__WHAT IS EXPECTED__: Every record below is to be copied exactly, with its images omitted.

__EXERCISE INPUTS__:
================================

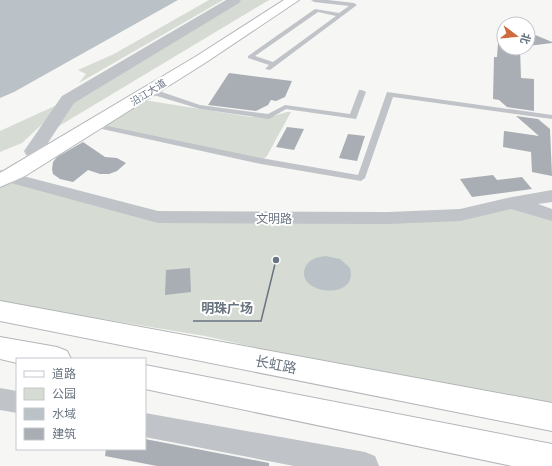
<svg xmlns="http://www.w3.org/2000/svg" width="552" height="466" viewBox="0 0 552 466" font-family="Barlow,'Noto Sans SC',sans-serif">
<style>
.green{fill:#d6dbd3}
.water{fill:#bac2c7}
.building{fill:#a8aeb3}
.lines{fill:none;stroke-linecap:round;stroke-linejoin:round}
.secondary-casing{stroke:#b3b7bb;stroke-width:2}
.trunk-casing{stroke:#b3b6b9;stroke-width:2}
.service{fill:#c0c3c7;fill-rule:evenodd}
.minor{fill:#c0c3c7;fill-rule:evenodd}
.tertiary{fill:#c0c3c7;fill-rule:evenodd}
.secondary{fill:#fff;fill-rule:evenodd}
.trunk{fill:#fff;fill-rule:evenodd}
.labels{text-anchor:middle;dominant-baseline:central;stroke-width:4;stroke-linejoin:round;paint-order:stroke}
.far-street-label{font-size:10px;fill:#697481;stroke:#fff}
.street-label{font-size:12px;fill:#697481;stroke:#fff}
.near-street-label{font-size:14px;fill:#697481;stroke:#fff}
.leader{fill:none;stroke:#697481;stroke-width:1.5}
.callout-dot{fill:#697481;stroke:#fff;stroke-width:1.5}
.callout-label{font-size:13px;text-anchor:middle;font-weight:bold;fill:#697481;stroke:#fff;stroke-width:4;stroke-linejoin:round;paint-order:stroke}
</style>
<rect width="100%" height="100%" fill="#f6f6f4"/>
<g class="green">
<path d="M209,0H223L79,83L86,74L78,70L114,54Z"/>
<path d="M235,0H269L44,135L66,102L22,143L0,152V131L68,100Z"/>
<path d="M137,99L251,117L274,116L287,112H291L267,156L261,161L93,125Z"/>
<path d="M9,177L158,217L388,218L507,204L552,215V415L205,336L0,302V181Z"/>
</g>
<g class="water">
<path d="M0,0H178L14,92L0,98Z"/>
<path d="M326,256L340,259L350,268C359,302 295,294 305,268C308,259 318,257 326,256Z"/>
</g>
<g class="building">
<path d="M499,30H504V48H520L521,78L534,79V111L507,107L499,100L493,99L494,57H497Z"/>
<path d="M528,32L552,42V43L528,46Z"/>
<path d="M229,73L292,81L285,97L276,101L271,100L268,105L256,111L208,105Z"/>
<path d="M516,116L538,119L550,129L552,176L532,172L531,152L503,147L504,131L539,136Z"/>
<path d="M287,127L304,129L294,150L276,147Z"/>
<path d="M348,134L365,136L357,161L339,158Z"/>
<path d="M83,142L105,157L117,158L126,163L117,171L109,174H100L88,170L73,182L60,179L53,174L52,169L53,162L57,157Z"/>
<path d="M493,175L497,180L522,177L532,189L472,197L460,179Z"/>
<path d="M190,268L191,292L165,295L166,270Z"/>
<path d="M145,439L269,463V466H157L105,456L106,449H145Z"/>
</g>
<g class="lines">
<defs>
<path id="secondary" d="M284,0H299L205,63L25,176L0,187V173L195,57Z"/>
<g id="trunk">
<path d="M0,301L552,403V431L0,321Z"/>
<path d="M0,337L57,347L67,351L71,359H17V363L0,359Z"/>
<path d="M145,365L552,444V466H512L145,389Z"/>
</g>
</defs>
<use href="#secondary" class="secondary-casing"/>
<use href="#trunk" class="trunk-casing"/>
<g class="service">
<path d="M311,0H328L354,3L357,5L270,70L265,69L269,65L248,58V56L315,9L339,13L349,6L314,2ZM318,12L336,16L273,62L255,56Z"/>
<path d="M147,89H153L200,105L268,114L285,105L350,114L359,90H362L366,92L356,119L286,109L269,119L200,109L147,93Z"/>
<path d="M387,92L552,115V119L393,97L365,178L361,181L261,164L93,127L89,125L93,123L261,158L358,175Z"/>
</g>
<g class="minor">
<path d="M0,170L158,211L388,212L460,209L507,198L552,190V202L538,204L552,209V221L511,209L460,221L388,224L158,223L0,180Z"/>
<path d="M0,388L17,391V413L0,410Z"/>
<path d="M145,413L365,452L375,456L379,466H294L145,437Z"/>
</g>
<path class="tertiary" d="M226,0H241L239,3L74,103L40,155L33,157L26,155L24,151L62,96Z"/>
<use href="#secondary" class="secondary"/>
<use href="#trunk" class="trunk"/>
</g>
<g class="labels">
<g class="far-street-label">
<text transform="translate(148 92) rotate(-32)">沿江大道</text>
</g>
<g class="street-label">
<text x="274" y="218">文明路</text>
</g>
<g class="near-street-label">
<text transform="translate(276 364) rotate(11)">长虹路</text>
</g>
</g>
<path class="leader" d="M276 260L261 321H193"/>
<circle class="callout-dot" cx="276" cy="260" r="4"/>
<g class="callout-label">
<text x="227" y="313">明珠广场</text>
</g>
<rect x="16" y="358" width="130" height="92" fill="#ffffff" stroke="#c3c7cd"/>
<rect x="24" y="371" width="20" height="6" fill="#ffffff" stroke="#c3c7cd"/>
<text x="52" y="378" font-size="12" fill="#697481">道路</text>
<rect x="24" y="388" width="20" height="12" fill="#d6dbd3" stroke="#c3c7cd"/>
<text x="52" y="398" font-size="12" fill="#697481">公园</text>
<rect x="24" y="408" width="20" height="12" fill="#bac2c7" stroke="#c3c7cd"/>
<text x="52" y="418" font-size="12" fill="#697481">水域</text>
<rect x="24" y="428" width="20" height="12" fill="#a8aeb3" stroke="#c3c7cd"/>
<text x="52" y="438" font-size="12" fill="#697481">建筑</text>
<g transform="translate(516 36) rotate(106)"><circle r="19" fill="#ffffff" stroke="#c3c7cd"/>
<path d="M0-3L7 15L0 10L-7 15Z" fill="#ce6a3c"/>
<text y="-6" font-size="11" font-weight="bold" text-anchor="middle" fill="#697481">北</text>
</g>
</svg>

================================

__ANSWER BELOW__:
<svg xmlns="http://www.w3.org/2000/svg" width="552" height="466" viewBox="0 0 552 466" font-family="Barlow,'Noto Sans SC',sans-serif">
<style>
.green{fill:#d6dbd3}
.water{fill:#bac2c7}
.building{fill:#a8aeb3}
.lines{fill:none;stroke-linecap:round;stroke-linejoin:round}
.secondary-casing{stroke:#b3b7bb;stroke-width:2}
.trunk-casing{stroke:#b3b6b9;stroke-width:2}
.service{fill:#c0c3c7;fill-rule:evenodd}
.minor{fill:#c0c3c7;fill-rule:evenodd}
.tertiary{fill:#c0c3c7;fill-rule:evenodd}
.secondary{fill:#fff;fill-rule:evenodd}
.trunk{fill:#fff;fill-rule:evenodd}
.labels{text-anchor:middle;dominant-baseline:central;stroke-width:4;stroke-linejoin:round;paint-order:stroke}
.far-street-label{font-size:10px;fill:#697481;stroke:#fff}
.street-label{font-size:12px;fill:#697481;stroke:#fff}
.near-street-label{font-size:14px;fill:#697481;stroke:#fff}
.leader{fill:none;stroke:#697481;stroke-width:1.5}
.callout-dot{fill:#697481;stroke:#fff;stroke-width:1.5}
.callout-label{font-size:13px;text-anchor:middle;font-weight:bold;fill:#697481;stroke:#fff;stroke-width:4;stroke-linejoin:round;paint-order:stroke}
</style>
<rect width="100%" height="100%" fill="#f6f6f4"/>
<g class="green">
<path d="M209,0H223L79,83L86,74L78,70L114,54Z"/>
<path d="M235,0H269L44,135L66,102L22,143L0,152V131L68,100Z"/>
<path d="M137,99L251,117L274,116L287,112H291L267,156L261,161L93,125Z"/>
<path d="M9,177L158,217L388,218L507,204L552,215V415L205,336L0,302V181Z"/>
</g>
<g class="water">
<path d="M0,0H178L14,92L0,98Z"/>
<path d="M326,256L340,259L350,268C359,302 295,294 305,268C308,259 318,257 326,256Z"/>
</g>
<g class="building">
<path d="M499,30H504V48H520L521,78L534,79V111L507,107L499,100L493,99L494,57H497Z"/>
<path d="M528,32L552,42V43L528,46Z"/>
<path d="M229,73L292,81L285,97L276,101L271,100L268,105L256,111L208,105Z"/>
<path d="M516,116L538,119L550,129L552,176L532,172L531,152L503,147L504,131L539,136Z"/>
<path d="M287,127L304,129L294,150L276,147Z"/>
<path d="M348,134L365,136L357,161L339,158Z"/>
<path d="M83,142L105,157L117,158L126,163L117,171L109,174H100L88,170L73,182L60,179L53,174L52,169L53,162L57,157Z"/>
<path d="M493,175L497,180L522,177L532,189L472,197L460,179Z"/>
<path d="M190,268L191,292L165,295L166,270Z"/>
<path d="M145,439L269,463V466H157L105,456L106,449H145Z"/>
</g>
<g class="lines">
<defs>
<path id="secondary" d="M284,0H299L205,63L25,176L0,187V173L195,57Z"/>
<g id="trunk">
<path d="M0,301L552,403V431L0,321Z"/>
<path d="M0,337L57,347L67,351L71,359H17V363L0,359Z"/>
<path d="M145,365L552,444V466H512L145,389Z"/>
</g>
</defs>
<use href="#secondary" class="secondary-casing"/>
<use href="#trunk" class="trunk-casing"/>
<g class="service">
<path d="M311,0H328L354,3L357,5L270,70L265,69L269,65L248,58V56L315,9L339,13L349,6L314,2ZM318,12L336,16L273,62L255,56Z"/>
<path d="M147,89H153L200,105L268,114L285,105L350,114L359,90H362L366,92L356,119L286,109L269,119L200,109L147,93Z"/>
<path d="M387,92L552,115V119L393,97L365,178L361,181L261,164L93,127L89,125L93,123L261,158L358,175Z"/>
</g>
<g class="minor">
<path d="M0,170L158,211L388,212L460,209L507,198L552,190V202L538,204L552,209V221L511,209L460,221L388,224L158,223L0,180Z"/>
<path d="M0,388L17,391V413L0,410Z"/>
<path d="M145,413L365,452L375,456L379,466H294L145,437Z"/>
</g>
<path class="tertiary" d="M226,0H241L239,3L74,103L40,155L33,157L26,155L24,151L62,96Z"/>
<use href="#secondary" class="secondary"/>
<use href="#trunk" class="trunk"/>
</g>
<g class="labels">
<g class="far-street-label">
<text transform="translate(148 92) rotate(-32)">沿江大道</text>
</g>
<g class="street-label">
<text x="274" y="218">文明路</text>
</g>
<g class="near-street-label">
<text transform="translate(276 364) rotate(11)">长虹路</text>
</g>
</g>
<path class="leader" d="M276 260L261 321H193"/>
<circle class="callout-dot" cx="276" cy="260" r="4"/>
<g class="callout-label">
<text x="227" y="313">明珠广场</text>
</g>
<rect x="16" y="358" width="130" height="92" fill="#ffffff" stroke="#c3c7cd"/>
<rect x="24" y="371" width="20" height="6" fill="#ffffff" stroke="#c3c7cd"/>
<text x="52" y="378" font-size="12" fill="#697481">道路</text>
<rect x="24" y="388" width="20" height="12" fill="#d6dbd3" stroke="#c3c7cd"/>
<text x="52" y="398" font-size="12" fill="#697481">公园</text>
<rect x="24" y="408" width="20" height="12" fill="#bac2c7" stroke="#c3c7cd"/>
<text x="52" y="418" font-size="12" fill="#697481">水域</text>
<rect x="24" y="428" width="20" height="12" fill="#a8aeb3" stroke="#c3c7cd"/>
<text x="52" y="438" font-size="12" fill="#697481">建筑</text>
<g transform="translate(516 36) rotate(106)"><circle r="19" fill="#ffffff" stroke="#c3c7cd"/>
<path d="M0-3L7 15L0 10L-7 15Z" fill="#ce6a3c"/>
<text y="-6" font-size="11" font-weight="bold" text-anchor="middle" fill="#697481">北</text>
</g>
</svg>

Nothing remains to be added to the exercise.